Rafał Wójcikowski, poseł Kukiz’15, zginął w styczniu 2017 roku. Od jego śmierci minęły już więc dwa lata. Kilka dni temu wpis na jego wciąż istniejącym profilu w serwisie Facebook zamieściła małżonka nieżyjącego polityka.
Śmierć Rafała Wójcikowskiego wstrząsnęła środowiskiem politycznym w Polsce. Poseł Kukiz’15 zginął w wypadku samochodowym w styczniu 2017 roku. Całe zdarzenie budziło wiele kontrowersji i do dziś pojawiają się głosy osób, które nie wierzą w oficjalną wersję podaną do publicznej wiadomości.
Po nagłym odejściu polityka jego rodzina nie zdecydowała się usunąć profilu Wójcikowskiego w serwisie Facebook. Oznacza to, że jego fanpage cały czas jest dostępnym dla użytkowników internetu. Ostatnio wpis zamieściła na nim małżonka byłego posła Kukiz’15.
Poruszający wpis żony Rafała Wójcikowskiego
Wpis żony Rafała Wójcikowskiego nawiązywał do 18-stej rocznicy ich małżeństwa. „Dziś 18 sierpnia 2019 roku o godz. 18-ej minęła 18 rocznica naszego ślubu.
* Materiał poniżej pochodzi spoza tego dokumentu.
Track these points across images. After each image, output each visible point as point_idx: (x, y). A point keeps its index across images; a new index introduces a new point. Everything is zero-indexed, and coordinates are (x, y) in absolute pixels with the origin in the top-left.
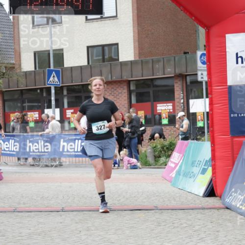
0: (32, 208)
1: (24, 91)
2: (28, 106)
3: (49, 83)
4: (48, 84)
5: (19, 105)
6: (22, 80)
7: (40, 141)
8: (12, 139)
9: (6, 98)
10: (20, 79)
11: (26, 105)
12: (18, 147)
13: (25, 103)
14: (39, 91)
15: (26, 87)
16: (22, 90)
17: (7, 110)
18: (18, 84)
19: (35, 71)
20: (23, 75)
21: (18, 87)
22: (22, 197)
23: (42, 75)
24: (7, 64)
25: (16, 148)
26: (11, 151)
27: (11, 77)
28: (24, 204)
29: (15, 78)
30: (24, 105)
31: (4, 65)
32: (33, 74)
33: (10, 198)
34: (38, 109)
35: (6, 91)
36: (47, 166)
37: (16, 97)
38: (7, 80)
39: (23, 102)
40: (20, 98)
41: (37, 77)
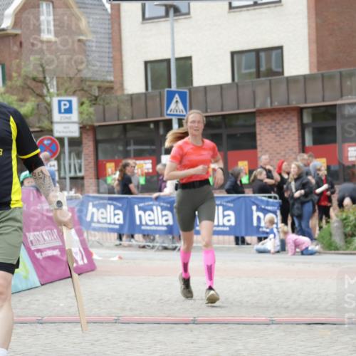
0: (144, 318)
1: (128, 127)
2: (135, 150)
3: (169, 112)
4: (168, 115)
5: (121, 148)
6: (126, 109)
7: (154, 208)
8: (110, 204)
9: (99, 137)
10: (122, 106)
11: (132, 148)
12: (121, 216)
13: (130, 145)
14: (152, 126)
15: (132, 118)
16: (124, 125)
17: (101, 157)
18: (118, 114)
19: (145, 94)
20: (127, 100)
21: (118, 120)
22: (128, 298)
23: (158, 99)
24: (102, 81)
25: (118, 219)
26: (110, 224)
27: (108, 103)
28: (131, 310)
29: (114, 105)
30: (129, 148)
31: (97, 84)
32: (143, 98)
33: (109, 300)
34: (150, 154)
35: (100, 126)
36: (166, 248)
37: (116, 135)
38: (101, 107)
39: (127, 144)
40: (122, 136)
41: (149, 104)
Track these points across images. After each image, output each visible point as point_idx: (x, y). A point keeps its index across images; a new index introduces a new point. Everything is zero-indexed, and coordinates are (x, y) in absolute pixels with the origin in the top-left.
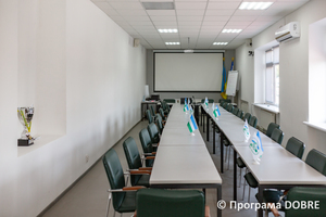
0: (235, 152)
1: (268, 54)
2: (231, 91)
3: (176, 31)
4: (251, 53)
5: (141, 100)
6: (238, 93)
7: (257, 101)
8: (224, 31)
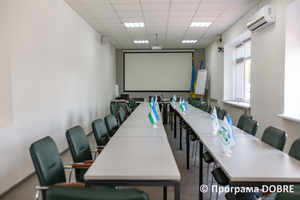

Pamiętam, że był upał a potem spadł ciepły deszczyk.
Zdjęcia pokazują jakimi byliśmy szczęśliwymi rodzicami. Ale początki nie były łatwe” – napisała kobieta.
„Długo czekaliśmy na poczęcie. Lata starań, testów, badań, leczenia, wczesnych poronień, ciąża pozamaciczna, operacja. W końcu padły słowa – in vitro … Na to nie było naszej zgody. Zaczęliśmy myśleć o adopcji dziecka. Rafał szybko zaakceptował wolę Bożą. Mnie było trudniej. Przyszedł moment, że i ja prawdziwie zgodziłam się z wolą Bożą i powiedziałam jasno Jezusowi Miłosiernemu w Kościele w Łodzi, że się zgadzam na adopcję…
I wtedy, w ciągu miesiąca, zostawiwszy leczenie, zaszłam w ciążę z naszą najstarszą córeczką – Asią. Co to było za szczęście! Po kolejnych czterech latach starań, ciąży pozamacicznej, urodziło się nasze kolejne szczęście -Tosia. Staraliśmy się nadal. Mieliśmy już wymyślone imiona dla kolejnych dzieci. Ale już nie było nam dane” – dodała.
„Rafał był bardzo szczęśliwy z naszego domu, z rodziny, z dzieci. Uwielbiał wracać do domu. Jako poseł tylko raz nie wrócił. Podczas blokady Sejmu, kilka tygodni przed Jego śmiercią… Dom był zawsze dla Niego azylem” – kończy się wpis żony Rafała Wójcikowskiego.